Records provided »
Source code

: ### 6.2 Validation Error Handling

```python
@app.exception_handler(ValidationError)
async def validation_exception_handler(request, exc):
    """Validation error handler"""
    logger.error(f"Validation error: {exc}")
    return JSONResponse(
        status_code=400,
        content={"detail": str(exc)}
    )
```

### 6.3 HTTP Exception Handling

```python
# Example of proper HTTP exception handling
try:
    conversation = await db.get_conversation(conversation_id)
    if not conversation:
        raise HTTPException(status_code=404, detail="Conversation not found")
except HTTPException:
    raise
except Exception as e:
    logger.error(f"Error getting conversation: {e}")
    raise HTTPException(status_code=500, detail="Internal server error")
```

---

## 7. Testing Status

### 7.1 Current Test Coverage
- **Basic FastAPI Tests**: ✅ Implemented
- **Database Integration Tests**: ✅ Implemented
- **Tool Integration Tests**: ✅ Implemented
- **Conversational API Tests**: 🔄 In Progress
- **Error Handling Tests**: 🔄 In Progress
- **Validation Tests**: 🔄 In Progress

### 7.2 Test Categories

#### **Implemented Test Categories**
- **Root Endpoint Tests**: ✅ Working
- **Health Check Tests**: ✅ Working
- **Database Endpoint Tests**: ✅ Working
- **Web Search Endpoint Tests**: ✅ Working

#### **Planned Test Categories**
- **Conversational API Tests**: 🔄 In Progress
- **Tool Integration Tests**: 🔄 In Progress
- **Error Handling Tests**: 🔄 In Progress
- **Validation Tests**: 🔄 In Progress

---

Task requirements » Make an exact copy of all the data.

Written reply »
Source code

: ### 6.2 Validation Error Handling

```python
@app.exception_handler(ValidationError)
async def validation_exception_handler(request, exc):
    """Validation error handler"""
    logger.error(f"Validation error: {exc}")
    return JSONResponse(
        status_code=400,
        content={"detail": str(exc)}
    )
```

### 6.3 HTTP Exception Handling

```python
# Example of proper HTTP exception handling
try:
    conversation = await db.get_conversation(conversation_id)
    if not conversation:
        raise HTTPException(status_code=404, detail="Conversation not found")
except HTTPException:
    raise
except Exception as e:
    logger.error(f"Error getting conversation: {e}")
    raise HTTPException(status_code=500, detail="Internal server error")
```

---

## 7. Testing Status

### 7.1 Current Test Coverage
- **Basic FastAPI Tests**: ✅ Implemented
- **Database Integration Tests**: ✅ Implemented
- **Tool Integration Tests**: ✅ Implemented
- **Conversational API Tests**: 🔄 In Progress
- **Error Handling Tests**: 🔄 In Progress
- **Validation Tests**: 🔄 In Progress

### 7.2 Test Categories

#### **Implemented Test Categories**
- **Root Endpoint Tests**: ✅ Working
- **Health Check Tests**: ✅ Working
- **Database Endpoint Tests**: ✅ Working
- **Web Search Endpoint Tests**: ✅ Working

#### **Planned Test Categories**
- **Conversational API Tests**: 🔄 In Progress
- **Tool Integration Tests**: 🔄 In Progress
- **Error Handling Tests**: 🔄 In Progress
- **Validation Tests**: 🔄 In Progress

---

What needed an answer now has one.